Posted in Anthropology, Articles, Louisiana, Media Archive, United States on 2010-11-11 18:39Z by Steven

Cast From Their Ancestral Home, Creoles Worry About Culture’s Future

New York Times
2005-10-11

Susan Saulny, National Correspondent

NATCHITOCHES PARISH, La., Oct. 9 – It is peaceful here on the Cane River, beyond the fluffy tops of high cotton and towering magnolia trees, but it is not home. For the New Orleans Creoles living in exodus here and elsewhere around Louisiana, their city was far more than home – it was homeland, the capital of an ethnic nation unique in this country.

“New Orleans was our womb and for most of us, it was going to be our grave,” said Timothy Bordenave, who is living in a cottage here, a five-hour drive away from the city, describing the deep sense of lifelong connection felt to New Orleans by many of the city’s Creoles, the population of mixed-race families who trace their roots to the city’s French and Spanish colonial era…
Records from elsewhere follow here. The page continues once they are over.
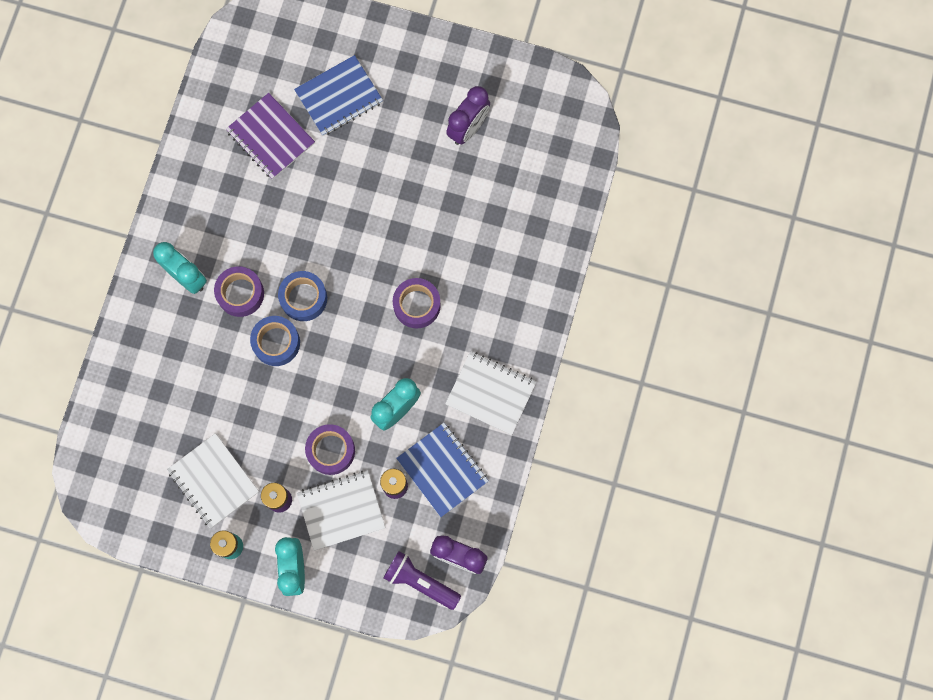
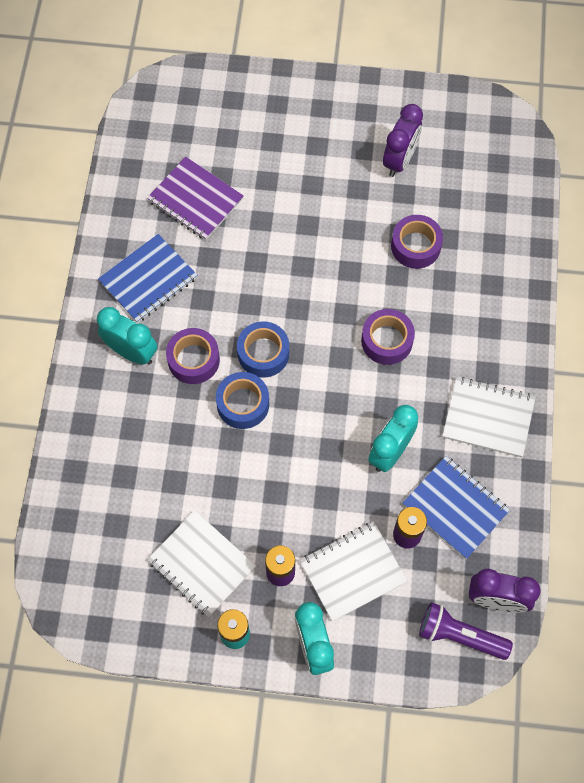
camera: 10 degrees left, 10 degrees down
(331, 451) = (327, 508): purple tape -> purple tape (415, 246)
(339, 97) = (259, 151): blue notebook -> blue notebook (148, 279)

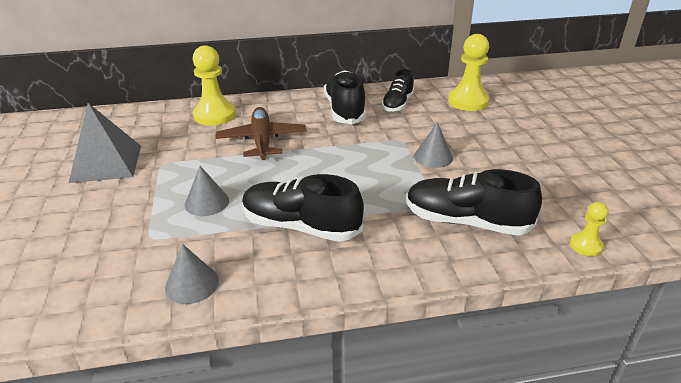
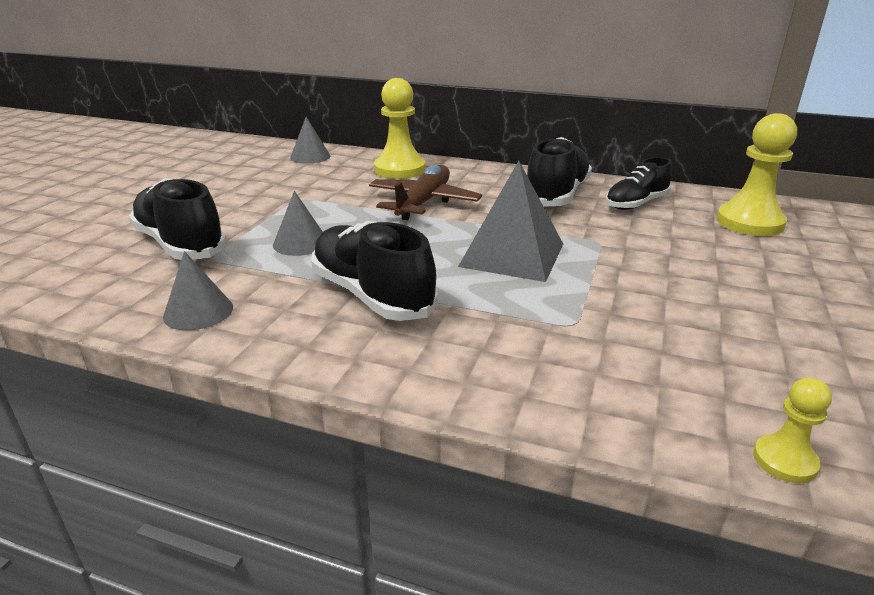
camera: 30 degrees right, 5 degrees down
(106, 163) = (250, 186): grey pyramid -> grey pyramid (512, 255)
(433, 157) = (627, 271): grey cone -> grey cone (310, 157)
(466, 222) = (598, 359): black shoe -> black shoe (181, 244)

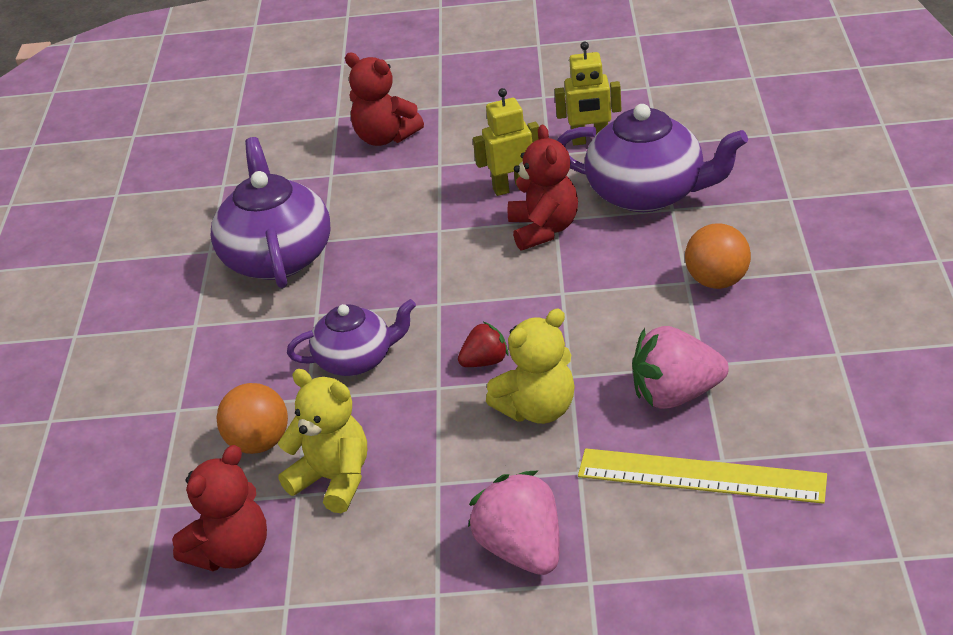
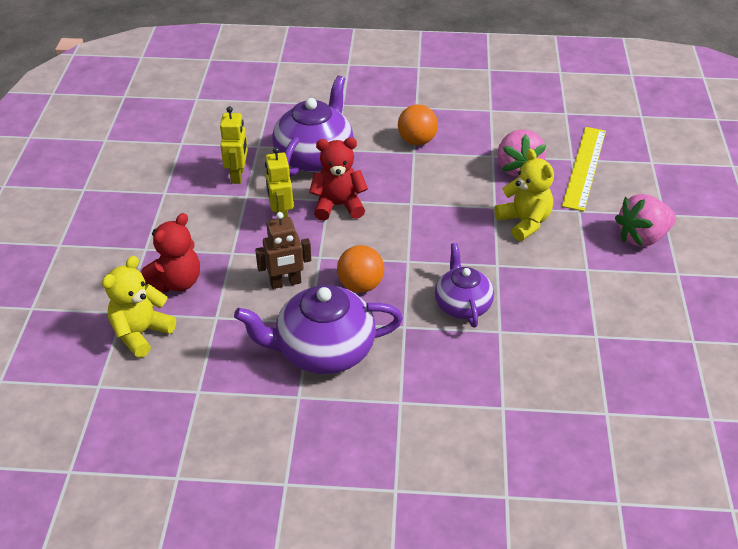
camera: 90 degrees left, 5 degrees up
(231, 552) = (650, 369): red teddy bear -> none
(259, 443) = (545, 357): orange ball -> orange ball (360, 285)
(333, 480) = (583, 317): yellow teddy bear -> yellow teddy bear (141, 333)
(389, 212) = (285, 283): none -> brown robot
(485, 362) = (475, 242): red strawberry -> none

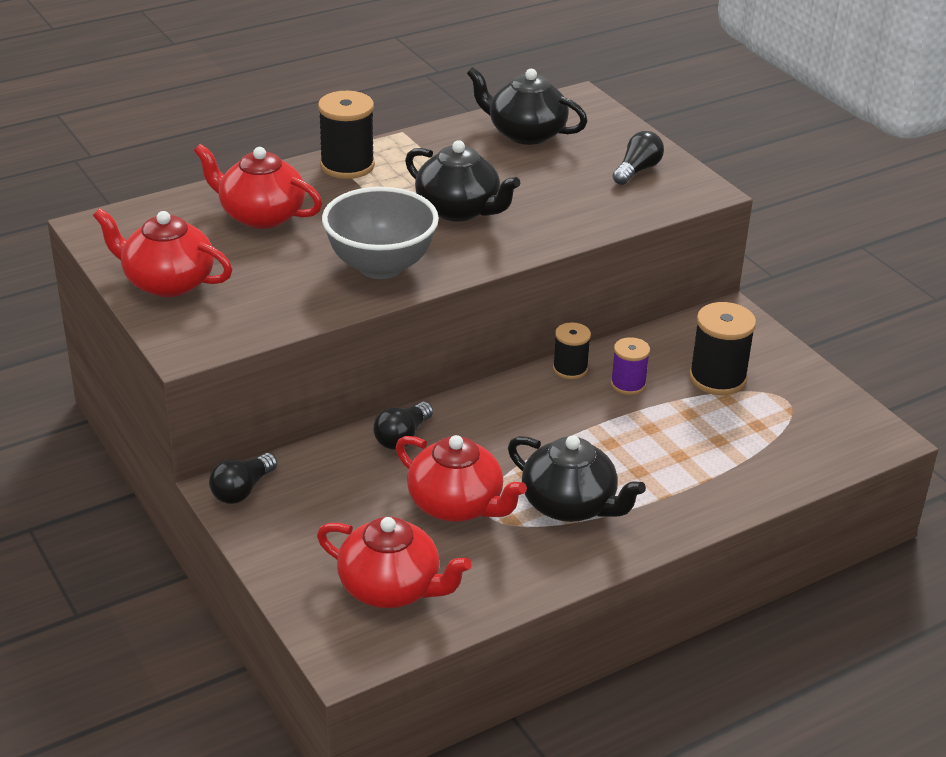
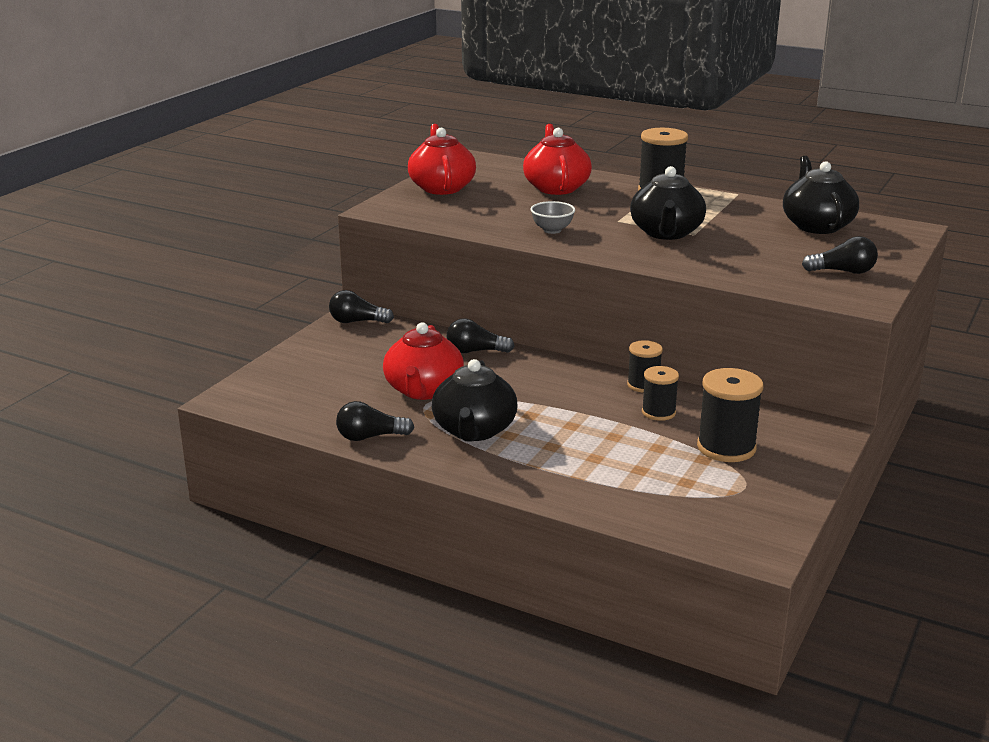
camera: 60 degrees right, 10 degrees down
(380, 266) = (552, 230): grey bowl -> grey bowl, size x0.47
(391, 588) = (310, 394): red teapot -> none
(526, 578) = (370, 437): none -> black light bulb
(628, 384) = (658, 412): purple spool -> black spool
…Many Creoles trace their roots to immigrants and slaves from the former French and Spanish colonies in the Caribbean, particularly Cuba and what is now Haiti. Historians say it was New Orleans’s position as a crossroads and port town that allowed for the easy mingling of races and nationalities that in turn gave birth, in the 18th century, to a part-European, part-Afro-Caribbean society that grew to an estimated 20,000 people in Louisiana by the mid-1800’s.

The Creole culture that developed over generations—known for a distinctive cuisine, language and music—contributed to New Orleans’s singular identity and helped define Louisiana to the world. Before Hurricane Katrina, experts estimated that 10 to 20 percent of black people in New Orleans—30,000 to 60,000 people—considered themselves Creole by way of ancestry, but even more lived lives influenced by the culture because of their proximity to it…

Read the entire article here.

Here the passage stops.